Much of the media attention surrounding the Chai case has centred around the large assets at stake, most of which were accrued during the marriage. However, Ayesha was clear that no matter what the size or nature of the assets involved, her client is entitled to whatever percentage the law stipulates:
“Fundamentally marriage is a partnership. With any partnership that does not have some sort of deed or contract regulating how it is going to be sorted out, if you part, then the fruits of that partnership are divided equally and that is English law. Therefore, whether you are dealing with a little bit of money over the parties’ needs or a lot, it does not make a difference. The idea is you are a partnership and you share it between you.”

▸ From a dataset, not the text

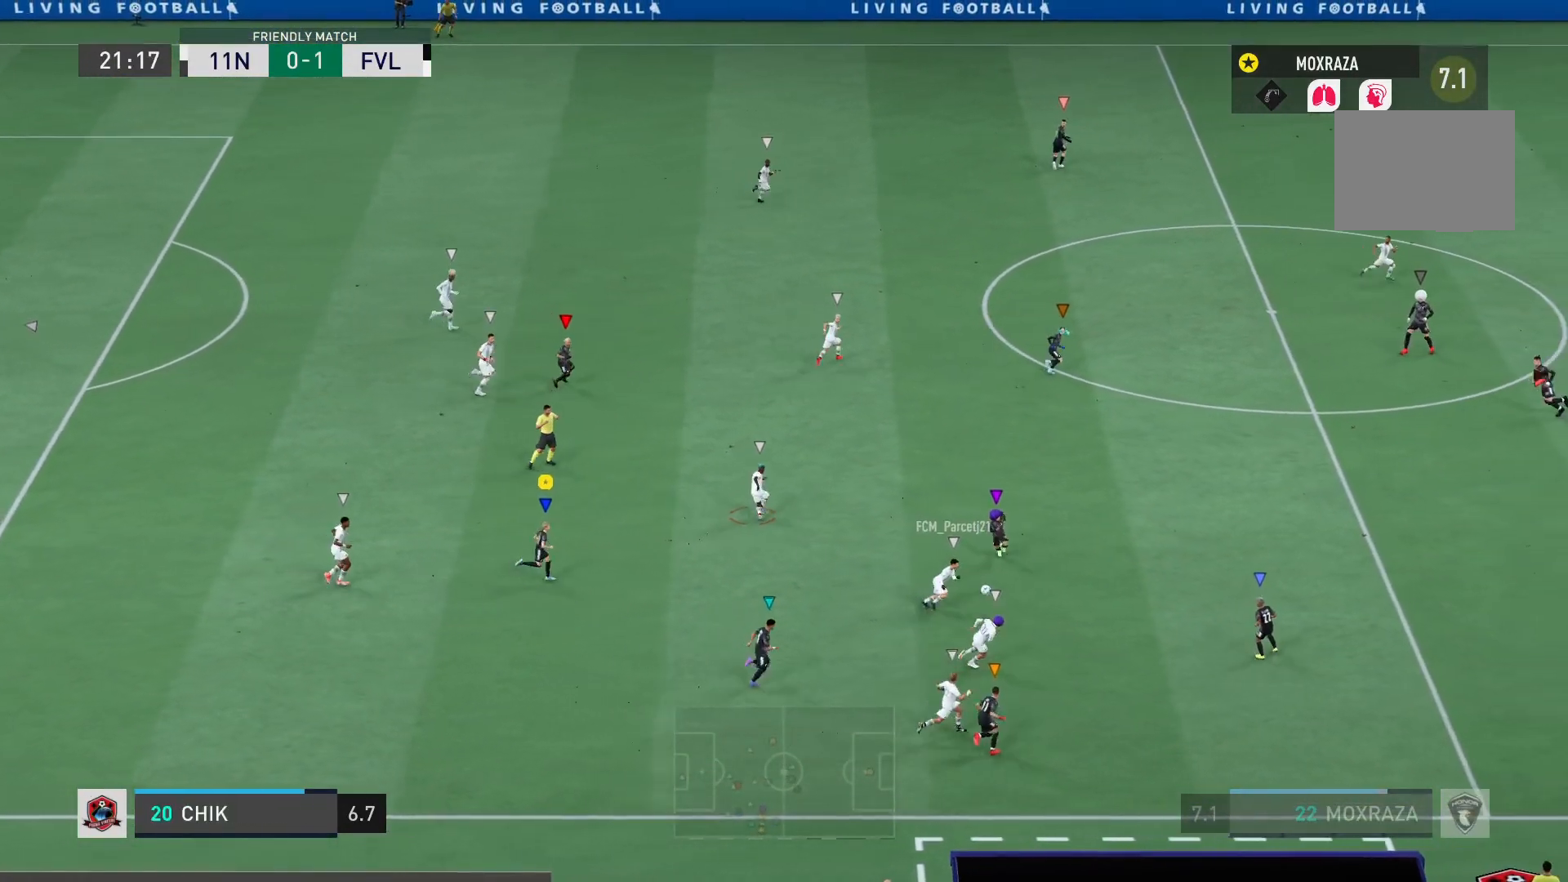
{"buttons": ["R2"], "left_stick": "right", "right_stick": "center", "events": []}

Ayesha also expressed her belief that an out-of -court settlement could still be possible:
“It is highly likely in a case like this that there could be an out of Court settlement. It is exactly the sort of case that is perfect for arbitration, which keeps it completely private for negotiating an agreed and confidential deal. In any case like this which is high profile and which attracts a lot of media attention, there is obviously a big incentive on both sides to reach a confidential agreement between them.”
The case has now been adjourned and is likely to resume in August 2013.